Others will watch and observe mannerisms and speak their mind through their mannerisms. No two people are alike, and that’s why leadership styles also vary. That’s why you have to be very wary when conducting succession planning exercises. It is very challenging to do on any businessman’s checklist.

The need to conduct succession planning is paramount. But surprisingly enough, many businesses fail to make the transition and that is why a large number of businesses fall by the wayside, sold off or crumbling because the right leader doesn’t take over. 

Moreover, stakeholders and investors could conflict with the direction of the organization and that is why the process can be slowed down on account of conflict and strife. It’s not just about the CEO either. 

Everyone across the length and breadth of the organization must be evaluated. Their skills, their attitudes need to be mapped as best possible so that the best candidate can be picked for the best position. I say everyone since it’s not only the CEO that you need succession planning for.

What if your Chief Information Officer, Chief Technical Officer, or Chief Financial Officer decides to move on? You need to know who to pick to replace them since that is as important a position as the CEO. 

It’s a challenge to fill these posts organically since the staff is required to fulfill not only all their current responsibilities but also the added responsibilities delegated by the boss that left. It’s a game of dominoes that could affect everyone, and all because one position of yours has gone vacant. 

These plans cannot remain static either. They must be revisited and reworked from time to time as the need arises. They have to be updated to reflect any changes in the company values, prevailing market environment, and the abilities and commitment of the people you plan to pass the baton on to.
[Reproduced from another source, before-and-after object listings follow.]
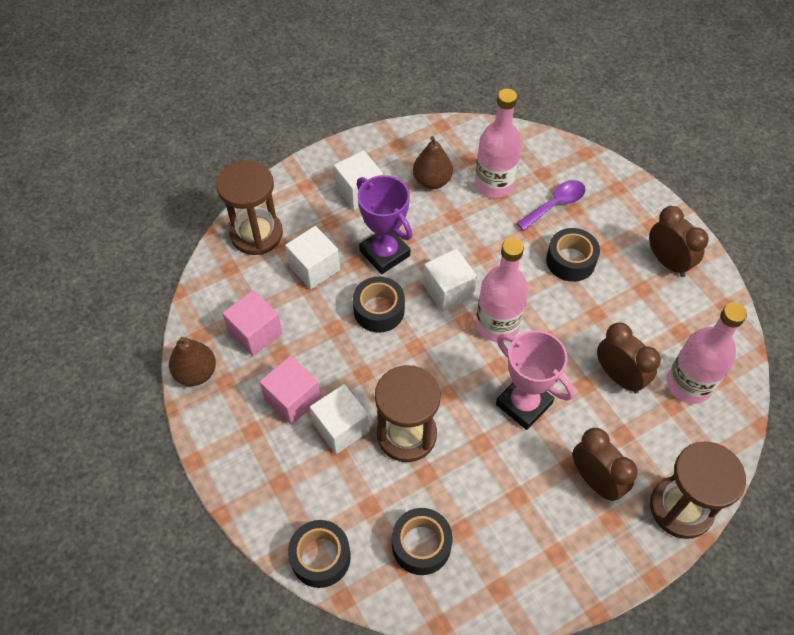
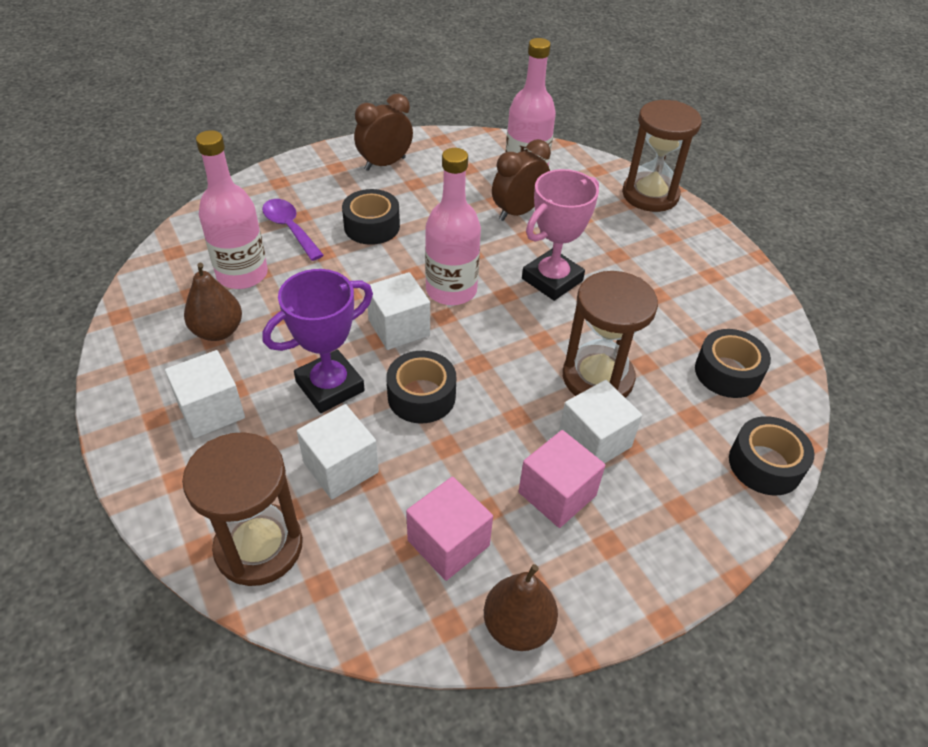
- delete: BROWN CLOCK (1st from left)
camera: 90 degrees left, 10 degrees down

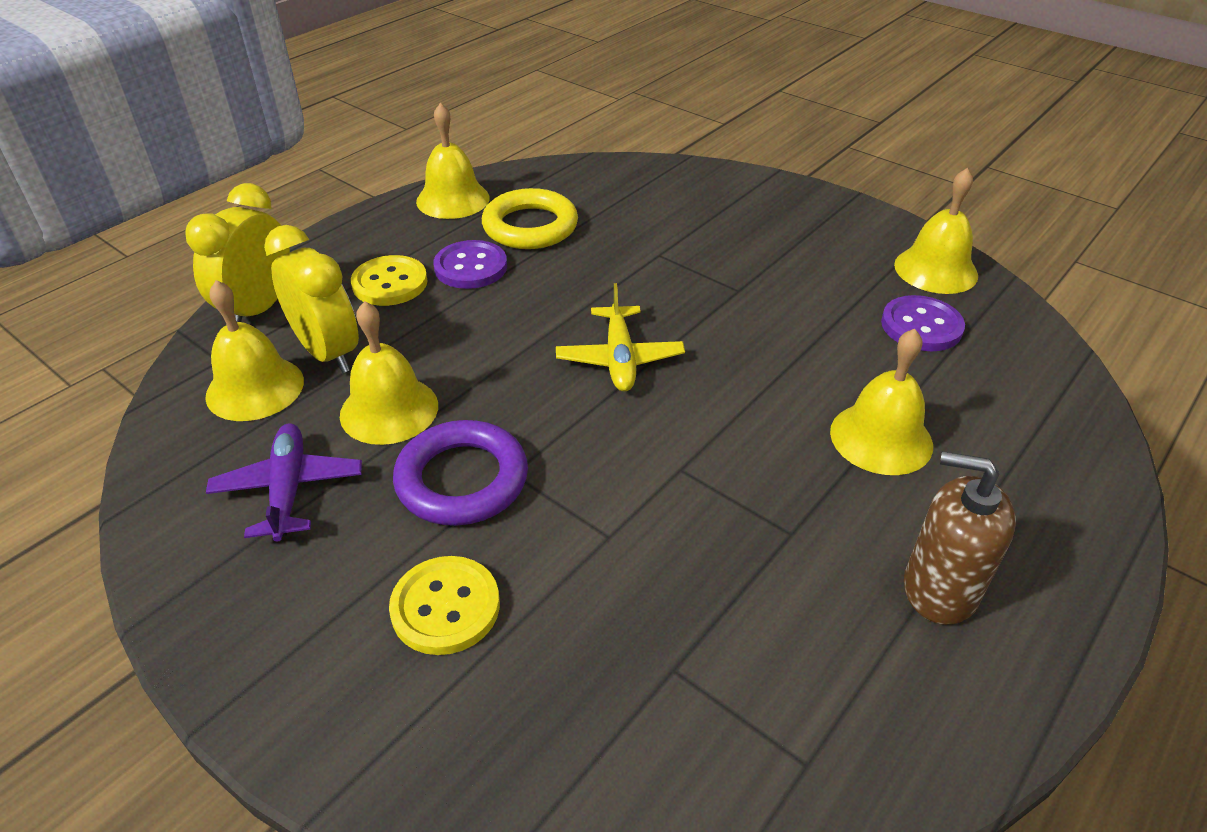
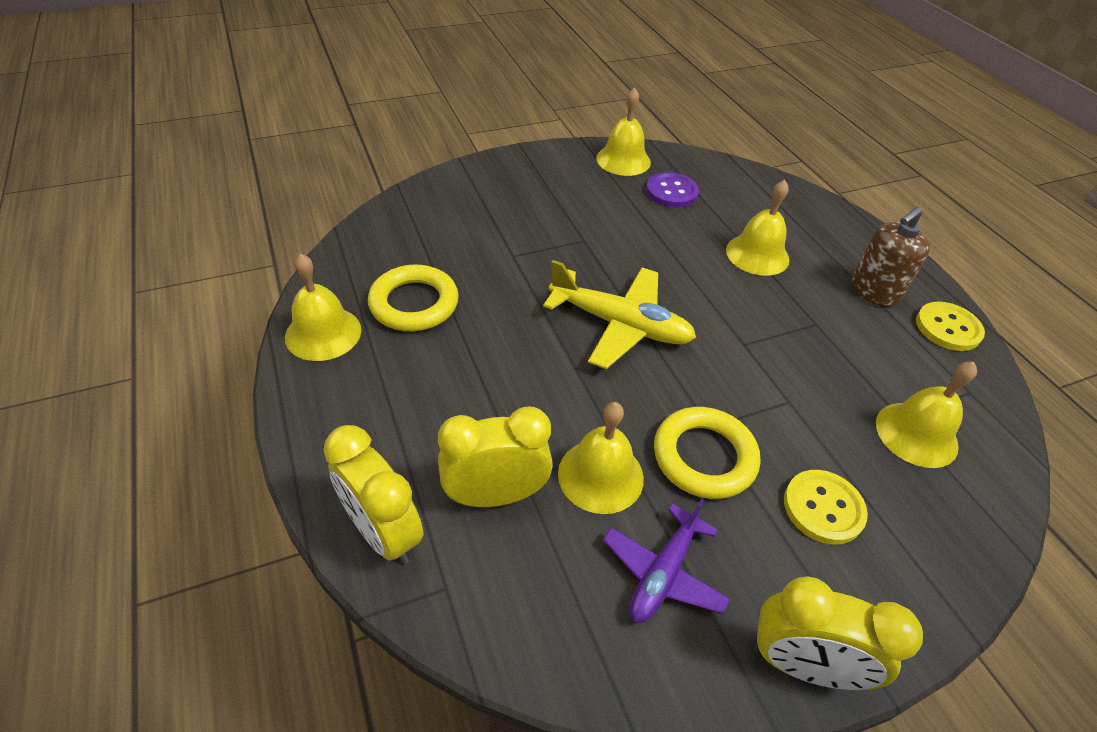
- delete: PURPLE BUTTON (1st from left)
- insert: YELLOW CLOCK (3rd from left)
- move: YELLOW BELL (1st from left in the first image) to YELLOW BELL (5th from left)
- move: YELLOW BUTTON (1st from left in the first image) to YELLOW BUTTON (2nd from left)
- recolor: PURPLE RING to YELLOW RING (2nd from left)
- rotate: PURPLE PLANE 75 degrees counterclockwise
- resize: YELLOW PLANE x1.50
camera: 65 degrees left, 5 degrees up

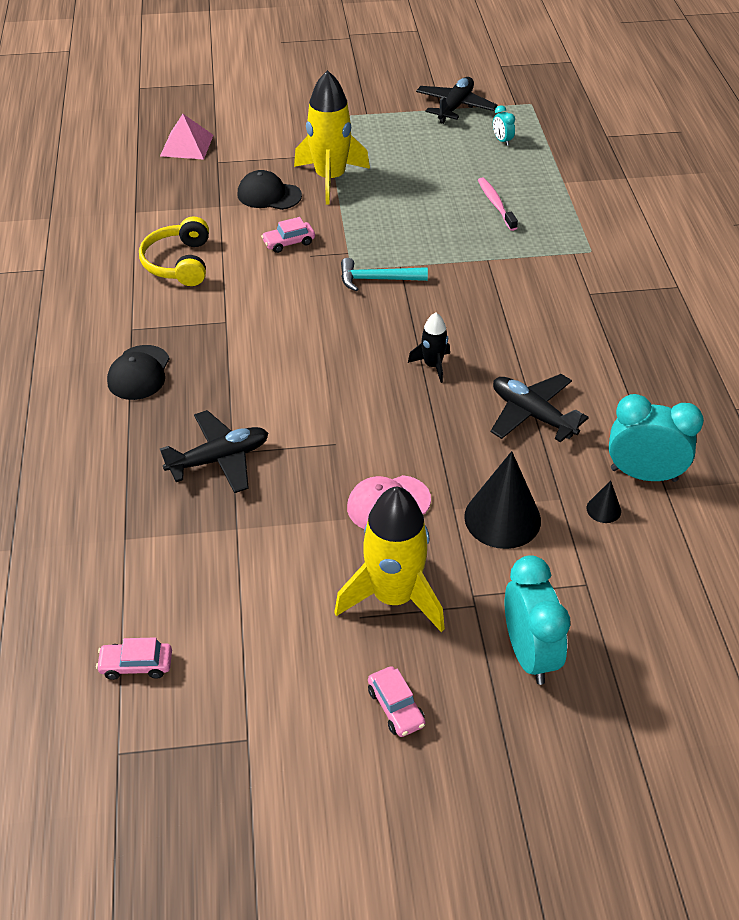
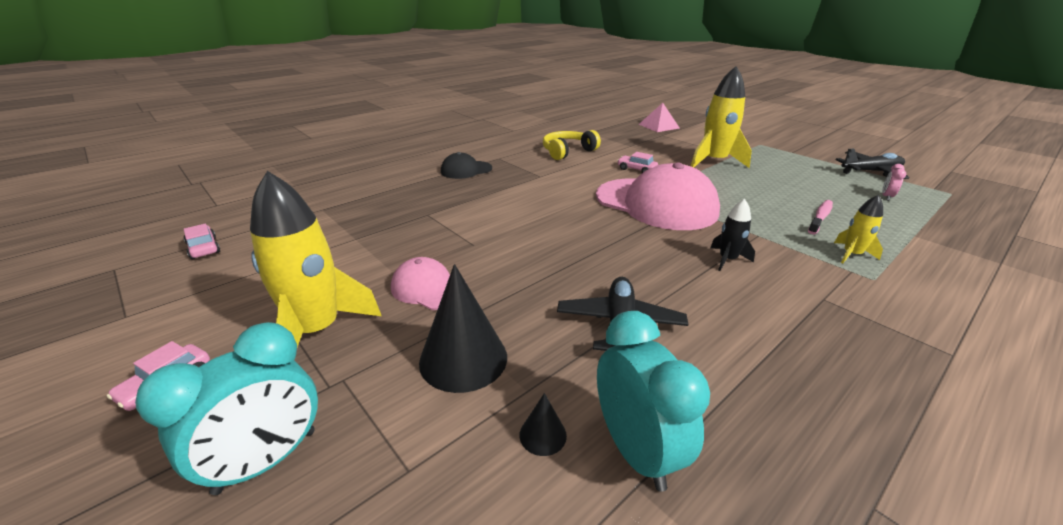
- delete: BLACK PLANE (1st from left)
- delete: BLACK CAP (2nd from left)
- insert: YELLOW ROCKET (3rd from left)
- move: BLACK ROCKET
- replace: TURQUOISE HAMMER to PINK CAP (2nd from left)
- recolor: TURQUOISE CLOCK (1st from left) to PINK CLOCK
camera: 55 degrees right, 15 degrees down

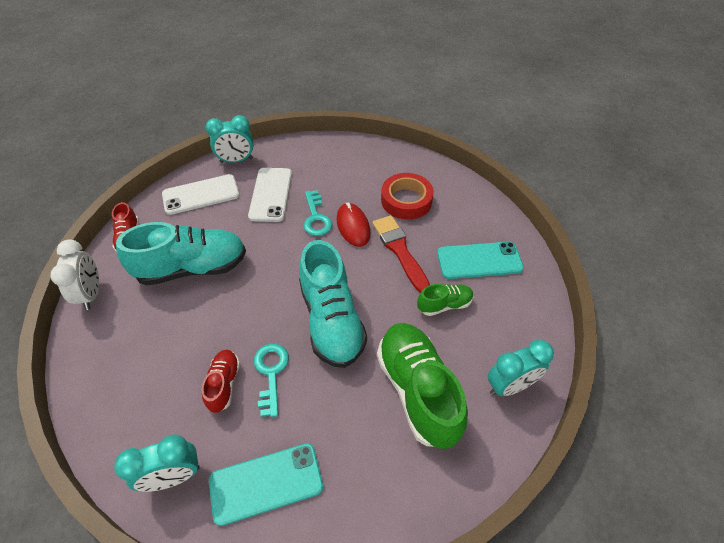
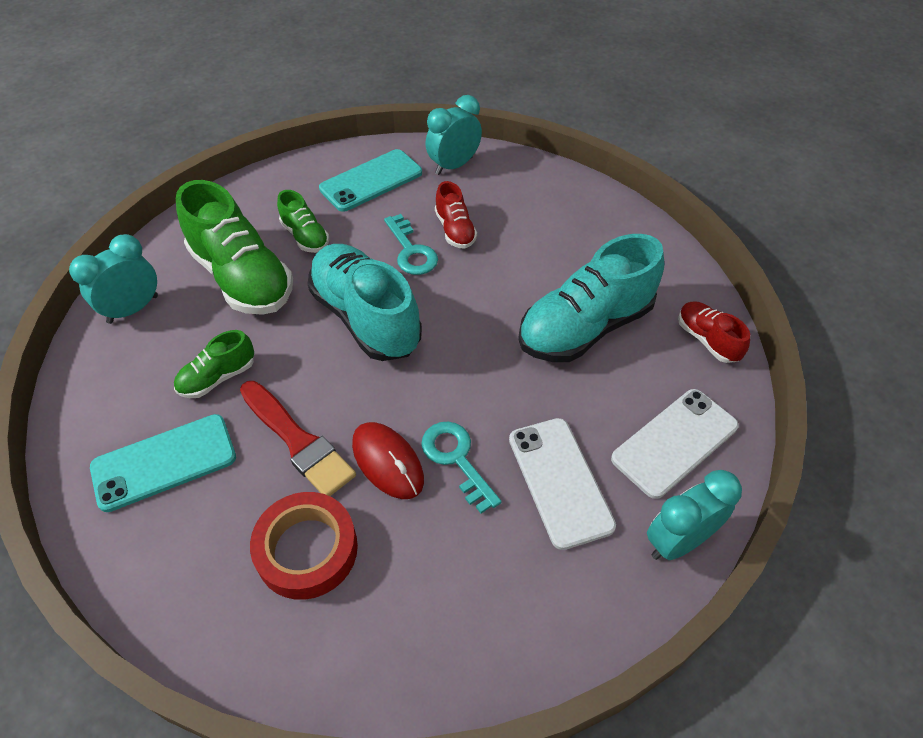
- delete: WHITE CLOCK
- insert: GREEN SHOE (3rd from left)
camera: 160 degrees right, 0 degrees up

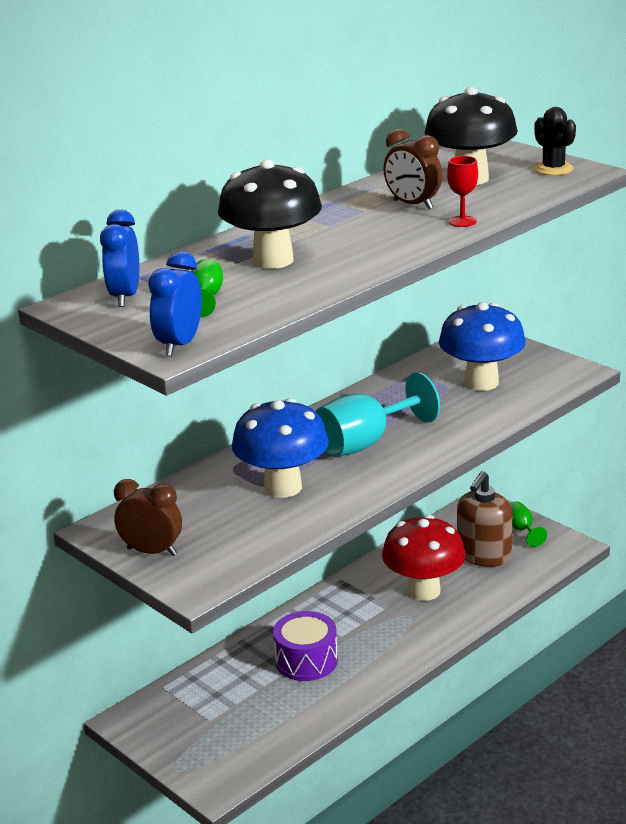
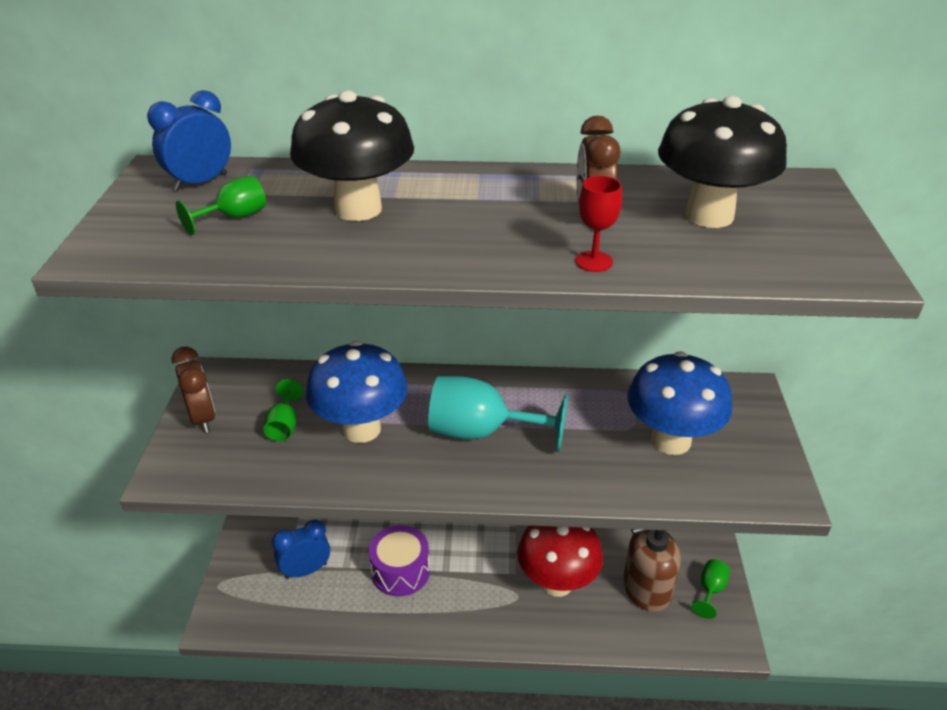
- delete: BLACK CACTUS
- insert: GREEN GOBLET (2nd from left)
- move: BLUE CLOCK (2nd from left)
camera: 45 degrees right, 10 degrees up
Many businesses just do not have anything remotely resembling succession planning. It is all a hap-hazard process addressed as and when the situation arises. Most alarmingly, even those leaders that are close to hitting retirement have got any succession planning efforts on the anvil. 

The need is to start early, as early as possible, and have a plan in place, no matter how far into the future a leader might move on or retire. It’s all about picking the right people for the right jobs. 

Sometimes, after scouring high and far, you might notice that no one is worth promoting within the organization and you might want to pick someone from outside. That too can be discovered only if you do a proper succession planning exercise. That holds equally true for ownership succession and management succession.